[Items listed in a dataset]
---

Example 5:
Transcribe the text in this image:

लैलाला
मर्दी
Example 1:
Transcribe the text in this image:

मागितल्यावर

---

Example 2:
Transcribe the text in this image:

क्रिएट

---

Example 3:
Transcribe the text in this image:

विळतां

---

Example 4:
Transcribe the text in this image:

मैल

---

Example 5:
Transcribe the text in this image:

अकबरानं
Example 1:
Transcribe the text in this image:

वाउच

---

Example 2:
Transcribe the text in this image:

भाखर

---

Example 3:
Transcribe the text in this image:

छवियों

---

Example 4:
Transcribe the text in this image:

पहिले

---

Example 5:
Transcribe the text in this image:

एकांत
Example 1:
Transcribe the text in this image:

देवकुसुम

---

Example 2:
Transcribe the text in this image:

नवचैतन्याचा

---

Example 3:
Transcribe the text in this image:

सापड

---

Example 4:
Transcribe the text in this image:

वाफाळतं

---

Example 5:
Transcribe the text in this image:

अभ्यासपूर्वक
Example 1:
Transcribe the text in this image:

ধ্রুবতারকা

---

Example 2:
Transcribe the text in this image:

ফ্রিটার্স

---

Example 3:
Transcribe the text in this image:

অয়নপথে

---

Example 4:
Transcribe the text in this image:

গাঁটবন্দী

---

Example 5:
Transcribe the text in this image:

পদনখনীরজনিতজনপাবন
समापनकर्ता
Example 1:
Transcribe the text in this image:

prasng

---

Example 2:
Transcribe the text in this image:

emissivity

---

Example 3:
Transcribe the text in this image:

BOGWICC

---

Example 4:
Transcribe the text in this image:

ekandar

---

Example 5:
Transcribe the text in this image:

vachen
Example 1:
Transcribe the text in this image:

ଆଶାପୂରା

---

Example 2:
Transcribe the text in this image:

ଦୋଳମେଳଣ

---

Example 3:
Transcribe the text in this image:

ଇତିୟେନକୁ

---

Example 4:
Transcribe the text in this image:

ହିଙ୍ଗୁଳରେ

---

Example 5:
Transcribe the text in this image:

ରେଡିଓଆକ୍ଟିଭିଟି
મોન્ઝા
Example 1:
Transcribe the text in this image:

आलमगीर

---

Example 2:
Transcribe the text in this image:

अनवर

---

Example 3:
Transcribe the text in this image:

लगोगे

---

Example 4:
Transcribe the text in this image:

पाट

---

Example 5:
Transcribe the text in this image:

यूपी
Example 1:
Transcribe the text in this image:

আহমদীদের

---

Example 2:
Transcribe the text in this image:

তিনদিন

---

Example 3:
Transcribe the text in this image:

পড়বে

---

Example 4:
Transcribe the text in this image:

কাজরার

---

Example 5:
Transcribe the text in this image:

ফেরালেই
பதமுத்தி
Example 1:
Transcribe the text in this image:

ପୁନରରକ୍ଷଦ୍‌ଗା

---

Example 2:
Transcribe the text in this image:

Directions for this task: All the entries above are to be transcribed without any alteration.

Answer to this task:
---

Example 5:
Transcribe the text in this image:

लैलाला
मर्दी
Example 1:
Transcribe the text in this image:

मागितल्यावर

---

Example 2:
Transcribe the text in this image:

क्रिएट

---

Example 3:
Transcribe the text in this image:

विळतां

---

Example 4:
Transcribe the text in this image:

मैल

---

Example 5:
Transcribe the text in this image:

अकबरानं
Example 1:
Transcribe the text in this image:

वाउच

---

Example 2:
Transcribe the text in this image:

भाखर

---

Example 3:
Transcribe the text in this image:

छवियों

---

Example 4:
Transcribe the text in this image:

पहिले

---

Example 5:
Transcribe the text in this image:

एकांत
Example 1:
Transcribe the text in this image:

देवकुसुम

---

Example 2:
Transcribe the text in this image:

नवचैतन्याचा

---

Example 3:
Transcribe the text in this image:

सापड

---

Example 4:
Transcribe the text in this image:

वाफाळतं

---

Example 5:
Transcribe the text in this image:

अभ्यासपूर्वक
Example 1:
Transcribe the text in this image:

ধ্রুবতারকা

---

Example 2:
Transcribe the text in this image:

ফ্রিটার্স

---

Example 3:
Transcribe the text in this image:

অয়নপথে

---

Example 4:
Transcribe the text in this image:

গাঁটবন্দী

---

Example 5:
Transcribe the text in this image:

পদনখনীরজনিতজনপাবন
समापनकर्ता
Example 1:
Transcribe the text in this image:

prasng

---

Example 2:
Transcribe the text in this image:

emissivity

---

Example 3:
Transcribe the text in this image:

BOGWICC

---

Example 4:
Transcribe the text in this image:

ekandar

---

Example 5:
Transcribe the text in this image:

vachen
Example 1:
Transcribe the text in this image:

ଆଶାପୂରା

---

Example 2:
Transcribe the text in this image:

ଦୋଳମେଳଣ

---

Example 3:
Transcribe the text in this image:

ଇତିୟେନକୁ

---

Example 4:
Transcribe the text in this image:

ହିଙ୍ଗୁଳରେ

---

Example 5:
Transcribe the text in this image:

ରେଡିଓଆକ୍ଟିଭିଟି
મોન્ઝા
Example 1:
Transcribe the text in this image:

आलमगीर

---

Example 2:
Transcribe the text in this image:

अनवर

---

Example 3:
Transcribe the text in this image:

लगोगे

---

Example 4:
Transcribe the text in this image:

पाट

---

Example 5:
Transcribe the text in this image:

यूपी
Example 1:
Transcribe the text in this image:

আহমদীদের

---

Example 2:
Transcribe the text in this image:

তিনদিন

---

Example 3:
Transcribe the text in this image:

পড়বে

---

Example 4:
Transcribe the text in this image:

কাজরার

---

Example 5:
Transcribe the text in this image:

ফেরালেই
பதமுத்தி
Example 1:
Transcribe the text in this image:

ପୁନରରକ୍ଷଦ୍‌ଗା

---

Example 2:
Transcribe the text in this image:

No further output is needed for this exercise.